Council members question plan to lease tract to Towson Row developer

County Executive Kevin Kamenetz's administration is asking the County Council to lease a desirable piece of downtown Towson real estate to a high-profile developer without a bid process, drawing questions from some council members and from a businessman who has sought to buy the property for two years.

The county-owned property at 301 Washington Ave. was once an office building for the Department of Recreation and Parks. The county put it up for bid in late 2011, but never sold it to the highest bidder, ROC Realty in Pikesville.


Now, the administration wants to lease it to a company connected to Caves Valley Partners so the developer can use it as part of Towson Row, a $300 million project set to be built in 2015. After completing two years of a 20-year lease agreement, the company would have an option to purchase the site for the appraised-market value at that time. The company would not have to pay property taxes while the land is still owned by the county.

Councilwoman Vicki Almond, a Reisterstown Democrat, questioned why the county put the property up for bid two years ago, but changed its approach now to lease it to Caves Valley.


"Why would you bid it out and then decide to lease it, unless it was benefiting somebody?" she said. She also noted that the proposal has had little public notice; it was first discussed in public last Tuesday and is scheduled for a council vote Monday.

County council members are also questioning the administration's proposal to lease another county-owned parcel in Owings Mills to a company with ties to St. John Properties, also with an option to purchase.

County officials say they are not legally required to put either transaction out to bid. They said the Towson Row lease makes the most sense for the county.
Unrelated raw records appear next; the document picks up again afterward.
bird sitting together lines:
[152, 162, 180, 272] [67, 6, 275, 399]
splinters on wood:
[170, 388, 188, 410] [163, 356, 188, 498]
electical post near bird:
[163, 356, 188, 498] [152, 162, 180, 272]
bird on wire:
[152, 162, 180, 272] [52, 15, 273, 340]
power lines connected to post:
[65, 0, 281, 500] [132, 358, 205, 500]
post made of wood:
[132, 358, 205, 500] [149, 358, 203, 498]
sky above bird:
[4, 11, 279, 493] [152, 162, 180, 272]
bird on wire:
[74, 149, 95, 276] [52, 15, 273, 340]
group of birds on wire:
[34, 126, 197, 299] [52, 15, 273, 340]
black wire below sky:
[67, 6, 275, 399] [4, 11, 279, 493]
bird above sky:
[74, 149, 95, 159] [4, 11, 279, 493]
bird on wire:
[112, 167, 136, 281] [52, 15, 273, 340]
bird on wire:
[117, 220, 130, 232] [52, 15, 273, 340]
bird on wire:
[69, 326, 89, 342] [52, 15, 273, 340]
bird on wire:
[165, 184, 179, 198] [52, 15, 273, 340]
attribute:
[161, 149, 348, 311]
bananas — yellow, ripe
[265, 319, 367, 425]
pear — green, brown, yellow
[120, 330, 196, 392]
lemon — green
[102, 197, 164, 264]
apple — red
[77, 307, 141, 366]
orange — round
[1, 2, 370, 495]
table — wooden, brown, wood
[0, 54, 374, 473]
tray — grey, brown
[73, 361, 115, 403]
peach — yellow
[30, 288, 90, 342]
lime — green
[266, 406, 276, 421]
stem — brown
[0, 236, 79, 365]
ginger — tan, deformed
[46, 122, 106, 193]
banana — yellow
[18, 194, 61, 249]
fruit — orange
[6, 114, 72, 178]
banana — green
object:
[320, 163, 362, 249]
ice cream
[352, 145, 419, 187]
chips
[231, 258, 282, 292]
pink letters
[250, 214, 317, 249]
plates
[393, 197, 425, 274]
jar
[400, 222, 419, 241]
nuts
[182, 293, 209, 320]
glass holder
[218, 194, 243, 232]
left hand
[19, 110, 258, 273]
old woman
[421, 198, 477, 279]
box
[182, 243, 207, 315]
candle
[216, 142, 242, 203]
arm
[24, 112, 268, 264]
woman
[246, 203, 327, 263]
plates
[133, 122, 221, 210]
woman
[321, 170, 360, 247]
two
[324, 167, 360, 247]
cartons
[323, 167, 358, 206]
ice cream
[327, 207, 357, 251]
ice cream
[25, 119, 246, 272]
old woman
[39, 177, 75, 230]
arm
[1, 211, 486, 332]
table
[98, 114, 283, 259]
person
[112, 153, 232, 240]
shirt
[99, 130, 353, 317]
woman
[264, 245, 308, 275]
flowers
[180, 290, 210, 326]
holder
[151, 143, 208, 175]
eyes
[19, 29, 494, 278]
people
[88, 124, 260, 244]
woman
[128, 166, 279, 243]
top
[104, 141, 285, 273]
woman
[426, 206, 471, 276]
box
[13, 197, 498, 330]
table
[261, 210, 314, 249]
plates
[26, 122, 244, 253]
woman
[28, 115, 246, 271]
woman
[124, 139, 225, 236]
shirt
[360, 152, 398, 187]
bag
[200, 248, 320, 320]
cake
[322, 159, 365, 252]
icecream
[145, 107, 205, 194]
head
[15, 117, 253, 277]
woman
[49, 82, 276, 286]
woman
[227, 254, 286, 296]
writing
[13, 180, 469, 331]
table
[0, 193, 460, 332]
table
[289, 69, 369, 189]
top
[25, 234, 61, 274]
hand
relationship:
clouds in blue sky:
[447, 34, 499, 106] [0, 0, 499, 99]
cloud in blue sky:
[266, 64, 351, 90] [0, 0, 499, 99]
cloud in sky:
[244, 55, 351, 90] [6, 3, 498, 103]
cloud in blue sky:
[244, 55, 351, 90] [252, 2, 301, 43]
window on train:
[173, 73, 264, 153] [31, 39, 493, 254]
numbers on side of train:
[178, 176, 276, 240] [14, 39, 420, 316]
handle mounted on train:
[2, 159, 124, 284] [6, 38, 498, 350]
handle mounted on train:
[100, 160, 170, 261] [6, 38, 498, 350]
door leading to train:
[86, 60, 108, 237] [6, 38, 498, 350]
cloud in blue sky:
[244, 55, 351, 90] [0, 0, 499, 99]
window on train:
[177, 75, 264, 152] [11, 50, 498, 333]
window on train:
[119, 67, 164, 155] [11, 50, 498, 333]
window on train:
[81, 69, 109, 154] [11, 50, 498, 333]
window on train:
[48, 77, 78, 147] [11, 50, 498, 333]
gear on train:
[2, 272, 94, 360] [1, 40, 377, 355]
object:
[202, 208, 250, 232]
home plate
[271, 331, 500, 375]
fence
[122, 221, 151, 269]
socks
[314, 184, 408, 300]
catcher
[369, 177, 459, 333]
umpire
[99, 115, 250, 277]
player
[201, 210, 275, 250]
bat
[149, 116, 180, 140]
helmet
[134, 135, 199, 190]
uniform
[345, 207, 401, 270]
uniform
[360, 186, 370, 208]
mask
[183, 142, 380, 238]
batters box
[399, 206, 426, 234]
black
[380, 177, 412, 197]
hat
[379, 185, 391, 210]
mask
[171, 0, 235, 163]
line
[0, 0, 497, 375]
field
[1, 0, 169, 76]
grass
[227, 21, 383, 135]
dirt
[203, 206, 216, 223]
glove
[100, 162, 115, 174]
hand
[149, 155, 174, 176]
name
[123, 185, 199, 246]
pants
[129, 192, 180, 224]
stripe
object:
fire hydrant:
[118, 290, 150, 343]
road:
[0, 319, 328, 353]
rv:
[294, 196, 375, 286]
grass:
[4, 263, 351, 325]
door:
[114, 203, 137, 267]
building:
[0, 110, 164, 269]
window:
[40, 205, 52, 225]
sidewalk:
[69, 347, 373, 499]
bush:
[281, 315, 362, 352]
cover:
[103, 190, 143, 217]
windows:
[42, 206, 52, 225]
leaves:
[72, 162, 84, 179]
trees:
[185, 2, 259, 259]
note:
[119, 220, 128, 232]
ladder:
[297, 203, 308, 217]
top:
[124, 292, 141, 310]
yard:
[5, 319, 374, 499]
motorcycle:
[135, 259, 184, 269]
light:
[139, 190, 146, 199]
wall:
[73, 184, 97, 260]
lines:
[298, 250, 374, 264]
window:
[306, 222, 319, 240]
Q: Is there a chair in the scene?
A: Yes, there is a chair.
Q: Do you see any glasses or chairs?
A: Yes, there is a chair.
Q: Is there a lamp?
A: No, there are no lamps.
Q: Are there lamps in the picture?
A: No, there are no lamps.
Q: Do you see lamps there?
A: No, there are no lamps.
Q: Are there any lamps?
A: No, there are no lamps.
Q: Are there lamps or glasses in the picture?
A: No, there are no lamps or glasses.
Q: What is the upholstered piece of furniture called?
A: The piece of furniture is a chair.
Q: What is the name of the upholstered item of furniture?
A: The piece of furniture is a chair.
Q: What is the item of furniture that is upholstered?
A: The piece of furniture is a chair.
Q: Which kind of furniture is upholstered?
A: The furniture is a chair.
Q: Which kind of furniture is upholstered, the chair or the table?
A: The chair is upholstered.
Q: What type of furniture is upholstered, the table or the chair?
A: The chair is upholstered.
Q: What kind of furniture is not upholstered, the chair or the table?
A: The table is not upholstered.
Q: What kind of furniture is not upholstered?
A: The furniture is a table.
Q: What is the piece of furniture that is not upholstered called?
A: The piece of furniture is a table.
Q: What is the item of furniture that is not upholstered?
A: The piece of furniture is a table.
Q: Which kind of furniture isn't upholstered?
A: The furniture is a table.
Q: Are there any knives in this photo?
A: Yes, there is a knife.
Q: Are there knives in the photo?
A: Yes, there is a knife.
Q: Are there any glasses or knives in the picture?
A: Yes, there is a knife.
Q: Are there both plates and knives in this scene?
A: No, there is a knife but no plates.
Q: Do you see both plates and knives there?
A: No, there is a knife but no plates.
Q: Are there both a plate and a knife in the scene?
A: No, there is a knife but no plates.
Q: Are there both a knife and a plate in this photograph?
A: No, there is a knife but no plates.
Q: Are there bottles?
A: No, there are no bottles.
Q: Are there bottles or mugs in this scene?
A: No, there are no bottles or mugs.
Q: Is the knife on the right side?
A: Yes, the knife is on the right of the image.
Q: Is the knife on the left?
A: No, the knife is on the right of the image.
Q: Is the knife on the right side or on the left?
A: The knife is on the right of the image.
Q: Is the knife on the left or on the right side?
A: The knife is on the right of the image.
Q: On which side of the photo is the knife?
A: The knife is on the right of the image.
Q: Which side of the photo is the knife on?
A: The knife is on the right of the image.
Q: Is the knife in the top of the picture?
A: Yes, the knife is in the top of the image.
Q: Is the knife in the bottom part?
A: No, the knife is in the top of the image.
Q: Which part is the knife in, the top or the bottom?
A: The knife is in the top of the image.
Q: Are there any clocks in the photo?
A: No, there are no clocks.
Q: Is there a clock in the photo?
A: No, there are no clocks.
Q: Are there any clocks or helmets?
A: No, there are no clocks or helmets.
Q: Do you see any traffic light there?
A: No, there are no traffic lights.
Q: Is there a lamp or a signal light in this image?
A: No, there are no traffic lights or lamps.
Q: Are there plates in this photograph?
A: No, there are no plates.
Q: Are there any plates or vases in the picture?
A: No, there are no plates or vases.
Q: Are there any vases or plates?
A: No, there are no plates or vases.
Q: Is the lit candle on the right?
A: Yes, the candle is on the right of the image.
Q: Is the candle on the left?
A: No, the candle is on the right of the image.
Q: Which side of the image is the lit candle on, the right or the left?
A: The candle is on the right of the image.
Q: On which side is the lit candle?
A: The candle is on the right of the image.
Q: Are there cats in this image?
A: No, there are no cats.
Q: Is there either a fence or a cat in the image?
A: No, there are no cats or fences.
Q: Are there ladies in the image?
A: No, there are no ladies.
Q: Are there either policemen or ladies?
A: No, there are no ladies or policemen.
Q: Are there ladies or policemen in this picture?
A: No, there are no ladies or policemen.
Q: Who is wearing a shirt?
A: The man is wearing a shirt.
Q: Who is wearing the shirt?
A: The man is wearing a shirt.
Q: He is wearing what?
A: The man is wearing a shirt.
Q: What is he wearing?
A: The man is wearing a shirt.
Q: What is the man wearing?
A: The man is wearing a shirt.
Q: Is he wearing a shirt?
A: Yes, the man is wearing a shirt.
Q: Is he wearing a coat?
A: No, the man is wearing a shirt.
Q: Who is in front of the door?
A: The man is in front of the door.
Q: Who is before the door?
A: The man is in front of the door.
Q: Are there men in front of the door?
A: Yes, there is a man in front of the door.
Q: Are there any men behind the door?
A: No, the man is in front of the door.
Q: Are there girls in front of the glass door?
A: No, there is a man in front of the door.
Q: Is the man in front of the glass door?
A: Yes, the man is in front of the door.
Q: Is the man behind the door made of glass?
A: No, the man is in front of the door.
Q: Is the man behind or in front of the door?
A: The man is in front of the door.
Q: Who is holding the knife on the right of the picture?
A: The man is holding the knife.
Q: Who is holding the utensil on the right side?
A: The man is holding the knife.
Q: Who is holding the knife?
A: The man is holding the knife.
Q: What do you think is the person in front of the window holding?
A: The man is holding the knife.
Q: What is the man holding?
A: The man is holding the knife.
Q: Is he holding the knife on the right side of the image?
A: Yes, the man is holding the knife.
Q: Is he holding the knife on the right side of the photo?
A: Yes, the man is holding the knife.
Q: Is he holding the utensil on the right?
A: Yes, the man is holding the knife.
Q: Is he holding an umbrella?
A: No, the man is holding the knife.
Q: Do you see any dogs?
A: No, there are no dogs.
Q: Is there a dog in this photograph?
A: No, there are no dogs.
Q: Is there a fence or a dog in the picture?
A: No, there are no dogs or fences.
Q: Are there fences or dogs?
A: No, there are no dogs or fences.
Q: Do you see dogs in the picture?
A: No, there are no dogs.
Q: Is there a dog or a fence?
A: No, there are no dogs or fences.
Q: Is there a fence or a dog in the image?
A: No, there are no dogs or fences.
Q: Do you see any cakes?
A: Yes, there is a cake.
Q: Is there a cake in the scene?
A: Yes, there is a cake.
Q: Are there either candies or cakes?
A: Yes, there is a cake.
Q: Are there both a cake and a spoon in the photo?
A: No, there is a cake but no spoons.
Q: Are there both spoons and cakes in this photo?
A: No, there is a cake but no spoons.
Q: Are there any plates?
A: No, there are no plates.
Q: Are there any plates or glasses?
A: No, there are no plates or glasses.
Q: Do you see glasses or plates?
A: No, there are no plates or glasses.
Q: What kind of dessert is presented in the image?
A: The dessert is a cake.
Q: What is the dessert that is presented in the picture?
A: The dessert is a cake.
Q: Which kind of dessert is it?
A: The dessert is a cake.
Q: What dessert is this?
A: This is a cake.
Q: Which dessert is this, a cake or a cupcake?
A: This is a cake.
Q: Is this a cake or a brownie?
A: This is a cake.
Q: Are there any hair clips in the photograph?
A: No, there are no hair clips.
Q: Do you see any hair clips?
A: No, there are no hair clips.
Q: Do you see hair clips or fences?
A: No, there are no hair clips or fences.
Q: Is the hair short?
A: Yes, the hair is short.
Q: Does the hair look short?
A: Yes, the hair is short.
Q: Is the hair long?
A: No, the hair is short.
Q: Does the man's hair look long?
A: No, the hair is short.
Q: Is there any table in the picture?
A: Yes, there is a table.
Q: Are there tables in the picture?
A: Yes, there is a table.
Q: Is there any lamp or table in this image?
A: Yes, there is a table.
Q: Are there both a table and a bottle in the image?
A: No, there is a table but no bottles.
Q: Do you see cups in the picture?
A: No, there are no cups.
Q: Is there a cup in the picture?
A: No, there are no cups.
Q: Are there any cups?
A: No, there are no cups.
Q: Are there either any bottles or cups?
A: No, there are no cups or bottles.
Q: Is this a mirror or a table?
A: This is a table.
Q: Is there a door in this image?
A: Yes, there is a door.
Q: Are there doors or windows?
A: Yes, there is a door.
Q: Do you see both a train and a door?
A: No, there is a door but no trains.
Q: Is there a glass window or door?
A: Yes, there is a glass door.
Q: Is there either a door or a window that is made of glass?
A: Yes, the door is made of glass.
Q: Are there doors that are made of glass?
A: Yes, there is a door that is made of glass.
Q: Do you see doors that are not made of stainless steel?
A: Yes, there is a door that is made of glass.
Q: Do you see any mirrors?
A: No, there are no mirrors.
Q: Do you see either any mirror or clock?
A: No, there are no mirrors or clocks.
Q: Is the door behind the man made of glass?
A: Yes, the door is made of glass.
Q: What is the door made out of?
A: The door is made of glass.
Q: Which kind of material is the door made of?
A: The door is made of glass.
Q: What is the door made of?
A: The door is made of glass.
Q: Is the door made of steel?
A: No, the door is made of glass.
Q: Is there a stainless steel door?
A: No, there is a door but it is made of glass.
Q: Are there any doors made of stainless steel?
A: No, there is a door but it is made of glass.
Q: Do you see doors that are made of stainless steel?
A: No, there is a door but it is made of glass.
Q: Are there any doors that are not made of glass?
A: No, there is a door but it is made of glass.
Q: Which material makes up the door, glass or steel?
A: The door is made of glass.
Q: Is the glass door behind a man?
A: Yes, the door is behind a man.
Caves Valley wants to use that tract as part of its redevelopment project that will include 1 million square feet of offices, retail, parking and residential units.

"Given the proximity of the building to the Towson Row project, the county believes that it is likely that the property will increase in value over that time and that it is also likely to be utilized for its highest and best use," wrote Don Mohler, Kamenetz's chief of staff, in an email to The Baltimore Sun.

But Roland Campbell, president and CEO of ROC Realty, said Caves Valley is getting a "sweetheart deal" on the Towson property. "It doesn't smell right," he said.

Officials with Caves Valley did not respond to requests for comment.

Under the terms of the lease, Towson Row RP LLC would pay $85,750 a year in rent for the property for an initial 5-year term, after which the county could increase the rate by 10 percent in each subsequent 5-year term.

The company would not have to pay property taxes while the land is owned by the county, and the county would deduct the cost of demolition and environmental remediation from the rent payments. It also would discount the purchase price by the amount of rent paid through the sale closing date.


Campbell offered $462,500, and Mid-Atlantic Properties offered $251,000.

County officials say both the 2011 bids came in under market value.

Two years after the lease starts, the developer will have the option to purchase it at the appraised value. County documents say the property's fair market value is $1.2 million and that demolishing the existing building would cost $325,000.

Not long after the bids were disclosed, Campbell said, county officials told him they were not interested. They returned his nearly $100,000 deposit, plus a $980 administrative fee that he had previously been told was not refundable, he said.

This July, he made another offer — $725,000, according to documents he submitted to the county. He proposed constructing a 7-story building with 55 apartments, first-floor retail, and an above-ground parking garage that would be integrated into the complex.

Campbell estimated it would cost about $650,000 to remove environmental hazards and demolish the building, according to a proposal he submitted to the county. If he had bought it, the county would not have to cover those costs, he said.


"I was told ... they would keep my offer in the file and get back to me once they decided what they were going to do," he wrote in an email to the County Council last week.

They never got back to him, he said.

At a County Council work session last week, Councilman Kenneth Oliver also questioned why the county would dispose of both properties without competitive bids — particularly because the county just completed a yearlong sealed-bid process to sell three other county properties.

"It's sending two different messages," Oliver, a Randallstown Democrat, said after the work session.

Councilman David Marks, whose district includes Towson, said even after Monday's vote, the property will come before the council during the surplus review process.

"Once that happens, we can stop the sale if it's not in the best interest of the taxpayers," Marks, a Perry Hall Republican, said in a statement.


Council Chairman Tom Quirk said council members were seeking more information from the Kamenetz administration about both proposed lease agreements.

The Owings Mills parcel would be leased by Dellcrest Properties 4 LLC, which is related to St. John Properties. Gerard Wit, a senior vice president with St. John Properties, said the company owns a business park next to the land. The parcel is small and acquiring it would round out the property, he said.

"It's just to make the site planning easier," he said, adding that executing a lease is a faster process than a land sale.

The company would pay $7,200 a year in the initial 5-year term and could exercise an option to purchase after two years. The county bought the land for construction of Dolfield Boulevard, but ultimately didn't need it, officials said.